"You need, as I told Margaret the other night, to touch all these other women who have stepped out of their grooves. It's wonderful, what that does for you. It's solidarity feeling, workers go after it in their unions, and women so much lack it. You think you are making a solitary struggle, and you're only part of all this——" Her sudden gesture sent her empty tumbler spinning to the edge of the table. Margaret's quick hand caught it.

"Don't begin an oration, Amy," she said.

"It's true." Catherine was bewildered to find tears in her eyes, and a rush of affection toward Amy—she might be fanatic, but a spark from her overfanned fires could warm you! "Are any of these celebrities married?" she asked, with apparent irrelevance.

"Oh—" Amy shrugged. "I think they have husbands, some of them. Hard to tell. That woman there has just got her divorce, I know."

She had a moment with Margaret later, standing near the fireplace, while Amy rushed off to greet a newcomer.

"She's a funny old dear, isn't she?" Margaret was nonchalant.
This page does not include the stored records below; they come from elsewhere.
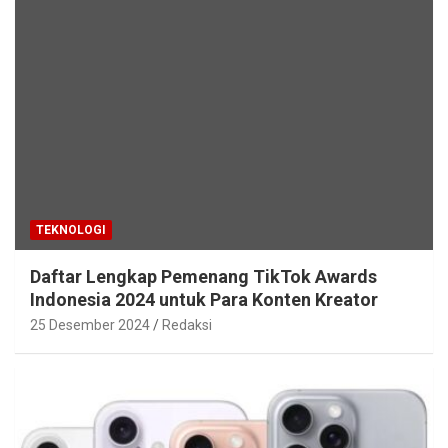
TEKNOLOGI
Daftar Lengkap Pemenang TikTok Awards
Indonesia 2024 untuk Para Konten Kreator
25 Desember 2024
Redaksi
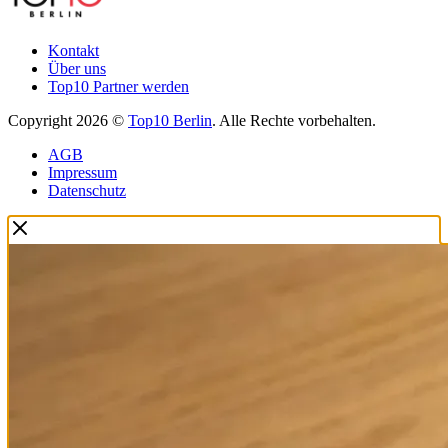
Kontakt
Über uns
Top10 Partner werden
Copyright 2026 ©
Top10 Berlin
. Alle Rechte vorbehalten.
AGB
Impressum
Datenschutz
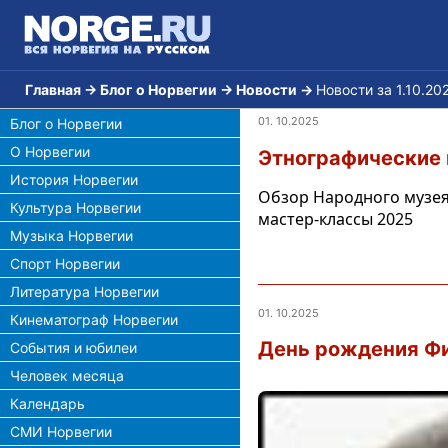
Главная
→
Блог о Норвегии
→
Новости
→
Новости за 1.10.20
01. 10.2025
Блог о Норвегии
О Норвегии
Этнографические 
История Норвегии
Обзор Народного музея 
Культура Норвегии
мастер-классы 2025
Музыка Норвегии
Спорт Норвегии
Литература Норвегии
01. 10.2025
Кинематограф Норвегии
День рождения Фи
События и юбилеи
Человек месяца
Календарь
СМИ Норвегии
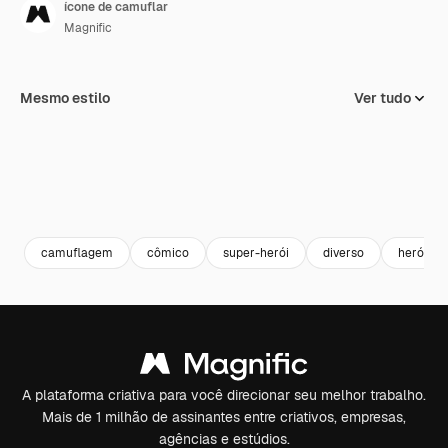
ícone de camuflar
Magnific
Mesmo estilo
Ver tudo
camuflagem
cômico
super-herói
diverso
herói
A plataforma criativa para você direcionar seu melhor trabalho.
Mais de 1 milhão de assinantes entre criativos, empresas,
agências e estúdios.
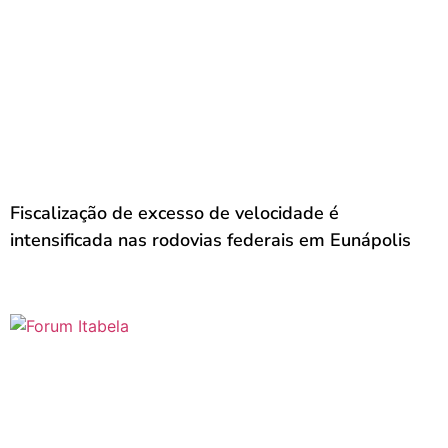
Fiscalização de excesso de velocidade é
intensificada nas rodovias federais em Eunápolis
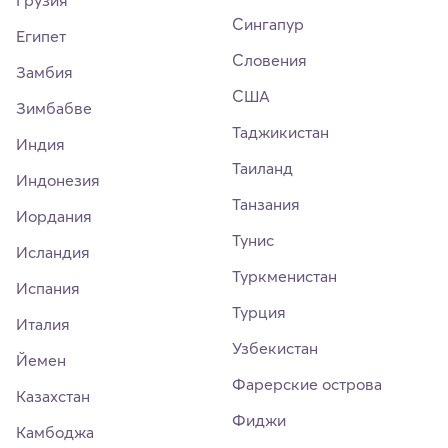
Сингапур
Египет
Словения
Замбия
США
Зимбабве
Таджикистан
Индия
Таиланд
Индонезия
Танзания
Иордания
Тунис
Исландия
Туркменистан
Испания
Турция
Италия
Узбекистан
Йемен
Фарерские острова
Казахстан
Фиджи
Камбоджа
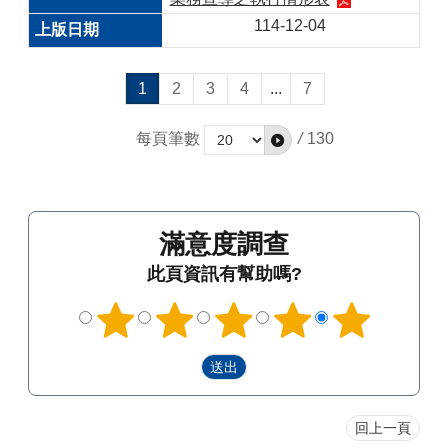
114-12-04
1
2
3
4
...
7
每頁筆數
/
130
滿意度調查
此頁資訊有幫助嗎?
回上一頁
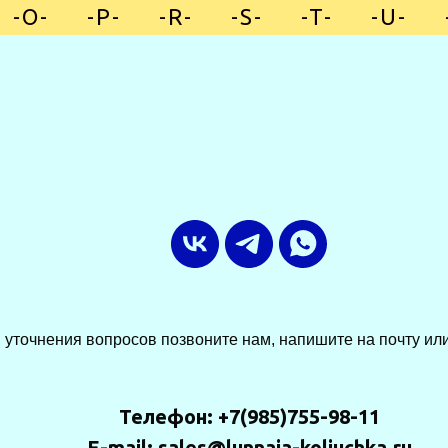
-O-
»
-P-
»
-R-
»
-S-
»
-T-
»
-U-
»
 уточнения вопросов позвоните нам, напишите на почту или
Телефон: +7(985)755-98-11
E-mail: sales@lunnaia-koliuchka.ru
"I like her," said Catherine.

Margaret looked up in frank pleasure.

"I hoped you would. She's really fine, if you get her." Her eyes, traveling across to the small figure in the fur coat, one arm raised in emphasis, were tender. "You'd roar if you heard her comments on Charles. She has a certain cosmic attitude toward all men, lumps them. I'm thrilled, Cathy, at your trip. And your salary! You show some pick-up on this job."

"Will you take me shopping for decent clothes?" Catherine regarded her sister wistfully. "I'm going to dress the old thing up for once."